One other critical difference of the two, the esp32 is a dual core 240MHz SoC vs single core 80MHz SoC.

How to setup the CDL screens.

The node itself provides an XML document to JMRI which generates the UI fields dynamically. The XML document describes the node's configurable attributes (name, description, IO, etc). As for using the CDI UI, that would be very node and task specific.

How to add more i/o ports.

The ESP32IOBoard example defines 8 pins for input and 8 pins for output. There are a few other pins available on the ESP32 but there may be some restrictions on their usage. It is possible to use an I2C GPIO expander but there is currently no example for this or the support code for it (though I've seen it done with the OpenMRN stack).

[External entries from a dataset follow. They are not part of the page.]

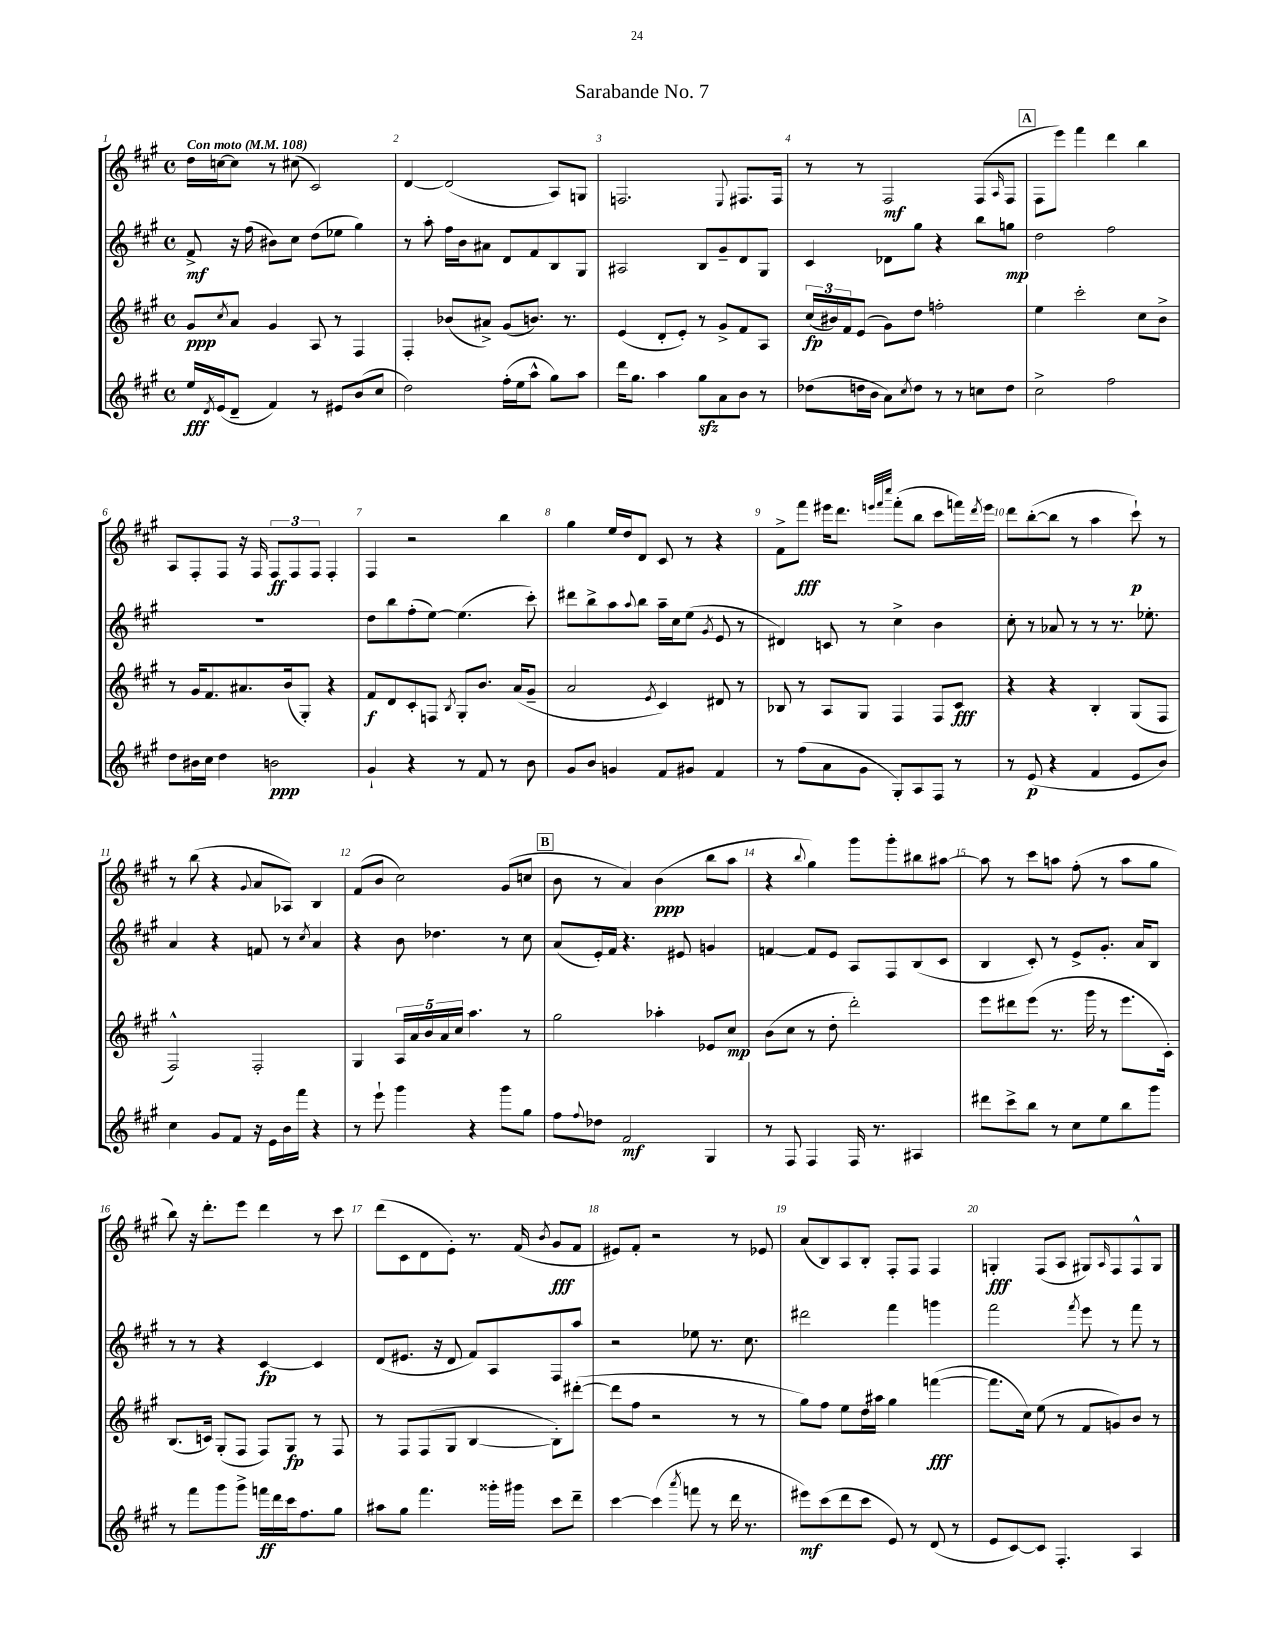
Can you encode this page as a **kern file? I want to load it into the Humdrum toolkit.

**kern	**kern	**kern	**kern
*staff4	*staff3	*staff2	*staff1
*clefG2	*clefG2	*clefG2	*clefG2
*k[f#c#g#]	*k[f#c#g#]	*k[f#c#g#]	*k[f#c#g#]
*M4/4	*M4/4	*M4/4	*M4/4
*met(c)	*met(c)	*met(c)	*met(c)
*MM108	*MM108	*MM108	*MM108
16ee/LL	8g#/L	8f#^/	16dd\LL
8qd/	.	.	.
(16e/J	.	.	[16cc\J
.	8qcc#/	.	.
8d~/J	8a/J	16r	8cc\]J
.	.	(16ff#\	.
4f#/)	4g#/	8b#\L)	8r
.	.	8cc#\J	(8cc#\
8r	8A/	(8dd\L	2c#/)
8e#/L	8r	8ee-\J	.
(8b/	4F#/	4gg#\)	.
8cc#/J	.	.	.
=	=	=	=
2dd\)	4F#'/	8r	[4d/
.	.	8aa'\	.
.	(8b-/L	16ff#\LL	(2d/]
.	.	16b\J	.
.	8a#^/J)	8a#\J	.
(16ff#'\LL	(8g#/L	8d/L	.
16ee\J	.	.	.
8aa^^\J	8.b/J)	8f#/	.
8gg#\L)	.	8B/	8A/L)
.	8.r	.	.
8aa\J	.	8G#/J	8G/J
=	=	=	=
16ddd\LK	(4e/	2A#/	2.F/
8.gg#\J	.	.	.
4aa\	8d'/L	.	.
.	8e'/J)	.	.
8gg#\L	8r	8B/L	.
8a\	8g#^/L	8g#~/	.
.	.	.	8qqE/
8b\J	8f#/	8d/	8.F#/L
8r	8A/J	8G#/J	.
.	.	.	16F#/Jk
=	=	=	=
(8dd-\L	(24cc#/LL	4c#/	8r
.	24b#/)	.	.
.	24f#/J	.	.
16dd\L	(8e/J	.	8r
16b\JJ	.	.	.
8a\L)	8g#\L)	8d-\L	2F#/
8qcc#/	.	.	.
8dd\J	8dd\J	8gg#\J	.
8r	2ff'\	4r	.
8r	.	.	.
8cc\L	.	8bb\L	(8F#/L
.	.	.	16qqA/
8dd\J	.	8gg\J	8F#/J
=	=	=	=
2cc#^\	4ee\	2dd\	8F#\L
.	.	.	8eee\J)
.	2ccc#'\	.	4fff#\
2ff#\	.	2ff#\	4ddd\
.	8cc#\L	.	4bb\
.	8b^\J	.	.
=	=	=	=
8dd\L	8r	1r	8A/L
16b#\L	16g#/LK	.	8F#'/
16cc#\JJ	8.f#/	.	.
4dd\	.	.	8F#/J
.	8.a#/	.	16r
.	.	.	16F#/
2b\	.	.	12F#/L
.	(16b/k	.	.
.	.	.	12F#/
.	8G#'/J)	.	.
.	.	.	12F#/J
.	4r	.	4F#'/
=	=	=	=
4g#`/	8f#/L	8dd\L	4F#/
.	8d/	8bb\	.
4r	8c#'/	(8ff#'\	2r
.	8F/J	[8ee\J)	.
.	8qB/	.	.
8r	8G#'/L	(4.ee\]	.
8f#/	8.b/J	.	.
8r	.	.	4bb\
.	(16a/LK	.	.
8b\	8g#~/J	8ccc#'\)	.
=	=	=	=
8g#/L	2a/	8ddd#\L	4gg#\
8b/J	.	8bb^\	.
4g/	.	8aa\	16ee/LL
.	.	.	16dd/J
.	.	8qqaa/	.
.	.	8bb\J	8d/J
.	8qe/	.	.
8f#/L	4c#/)	16aa~\LL	8c#/
.	.	16cc#\J	.
8g#/J	.	(8ee\J	8r
.	.	8qg#/	.
4f#/	8d#/	8e/	4r
.	8r	8r	.
=	=	=	=
8r	8B-/	4d#/)	8f#^\L
(8ff#\L	8r	.	8fff#\J
8a\	8A/L	8c/	16eee#\LK
.	.	.	8.ddd\J
8g#\J	8G#/J	8r	.
.	.	.	32qqeee/LLL
.	.	.	32qqfff#/
.	.	.	32qqcccc#/JJJ
8G#'/L)	4F#/	4cc#^\	(8fff#'\L
8A/	.	.	8bb\J
8F#/J	8F#/L	4b\	8ccc#\L
8r	8c#/J	.	16fff\L)
.	.	.	8qddd/
.	.	.	16eee\JJ
=	=	=	=
8r	4r	8cc#'\	8ddd\L
(8e/	.	8r	([8bb'\
4r	4r	8a-/	8bb\]J
.	.	8r	8r
4f#/	4B'/	8r	4aa\
.	.	8.r	.
8e/L	(8G#/L	.	8ccc#`\)
.	.	8.ee-'\	.
8b/J)	8F#/J	.	8r
=	=	=	=
4cc#\	2F#^^/)	4a/	8r
.	.	.	(8bb\
8g#/L	.	4r	4r
8f#/J	.	.	.
.	.	.	8qqg#/
16r	2F#'/	8f/	8a/L
16e\LL	.	.	.
16b\	.	8r	8A-/J)
16fff#\JJ	.	.	.
.	.	8qcc#/	.
4r	.	4a/	4B/
=	=	=	=
8r	4G#/	4r	(8f#/L
8eee`\	.	.	8b/J
4ggg#\	20A/LL	8b\	2cc#\)
.	20a/	.	.
.	20b/	.	.
.	.	4.dd-\	.
.	20a/	.	.
.	20cc#/JJ	.	.
4r	4.aa\	.	.
8ggg#\L	.	8r	(8g#/L
8gg#\J	8r	8cc#\	8cc/J
=	=	=	=
8ff#\L	2gg#\	(8a/L	8b\
8qqff#/	.	.	.
8dd-\J	.	16e'/L)	8r
.	.	16f#/JJ	.
2f#/	.	4.r	4a/)
.	4aa-'\	.	(4b\
.	.	8e#/	.
4G#/	8e-/L	4g/	8bb\L
.	8cc#/J	.	8aa\J
=	=	=	=
8r	(8b\L	[4f/	4r
8F#/	8cc#\J	.	.
.	.	.	8qqbb/
4F#/	8r	8f/]L	4gg#\)
.	8dd'\	8e/J	.
16F#/	2ddd'\)	8A/L	8ggg#\L
8.r	.	.	.
.	.	8F#/	8ggg#'\
4A#/	.	(8B/	8bb#\
.	.	8c#/J	[8aa#\J
=	=	=	=
8ddd#\L	8eee\L	4B/	8aa#\]
8ccc#^\	8ddd#\	.	8r
8bb\J	(8eee\J	8c#'/)	8ccc#\L
8r	8.r	8r	8aa\J
8cc#\L	.	8e^/L	(8ff#'\
.	16ggg#\	.	.
8ee\	8r	8.g#'/J	8r
8bb\	8.eee\L	.	8aa\L
.	.	16a/LK	.
8ggg#\J	.	8B/J	8gg#\J
.	16c#'\Jk)	.	.
=	=	=	=
8r	(8.B/L	8r	8bb\)
8fff#\L	.	8r	16r
.	16c/Jk)	.	8.ddd'\L
8ggg#\	(8G#'/L	4r	.
8ggg#^\J	8F#/J	.	8eee\J
16fff\LL	8F#/L)	[4c#/	4ddd\
16ddd\	.	.	.
16ccc#\J	8G#/J	.	.
8.ff#\	.	.	.
.	8r	4c#/]	8r
8gg#\J	8F#/	.	8ccc#\
=	=	=	=
8aa#\L	8r	(8d/L	(8ddd\L
8gg#\J	8F#/L	8.e#/J	8c#\
4.fff#\	(8F#/	.	8d\
.	.	16r	.
.	8G#/J	8d/	8e'\J)
.	[4B/	8f#/L)	8.r
16ggg##'\LL	.	8A/	.
16ggg#\JJ	.	.	(16f#/
.	.	.	8qb/
8ccc#\L	8B'\]L)	8F#/	8g#/L
8ddd~\J	([8ddd#'\J	8aa/J	8f#/J
=	=	=	=
[4ccc#\	8ddd#\]L	2r	8e#/L)
.	8ff#\J	.	8f#'/J
(4ccc#\]	2r	.	2r
8qaaa/	.	.	.
8fff\	.	8ee-\	.
8r	.	8.r	.
16ddd\	8r	.	8r
8.r	.	8.cc#\	.
.	8r	.	8e-/
=	=	=	=
8eee#\L)	8gg#\L)	2ddd#\	(8a/L
(8ccc#\	8ff#\J	.	8B/)
8ddd\	8ee\L	.	8A/
8ccc#\J	16dd\L	.	8B'/J
.	16aa#\JJ	.	.
8e/)	4gg#\	4fff#\	8F#'/L
8r	.	.	8F#/J
(8d/	([4fff\	4ggg\	4F#/
8r	.	.	.
=	=	=	=
8e/L	8.fff\]L	2fff#\	4G'/
[8c#/)	.	.	.
.	16cc#\Jk)	.	.
8c#/]J	(8ee\	.	(8F#/L
4.F#'/	8r	.	8A/J
.	.	8qfff#/	.
.	8f#/L	8eee\	8G#/L)
.	.	.	16qqA/
.	8g/)	8r	8F#/
4A/	8b/J	8fff#\	8F#^^/
.	8r	8r	8G#/J
==	==	==	==
*-	*-	*-	*-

What and where is "print_all_packets()?

This method is defined here. It adds a DisplayPort instance to the stack which prints the CAN packets as they are sent/received. Something similar to this could be used for your CAN -> MQTT bridge but a different approach would be required for MQTT -> CAN.

While I like LCC, it does have a few drawbacks.

What drawbacks have you found? I can agree with @balazsracz that there is a gap in the current offering of OpenMRNLite in that you can not easily specify the default behavior of the node when operating only on WiFi. This is something I'd like to improve upon after evaluating the full set of options available to us.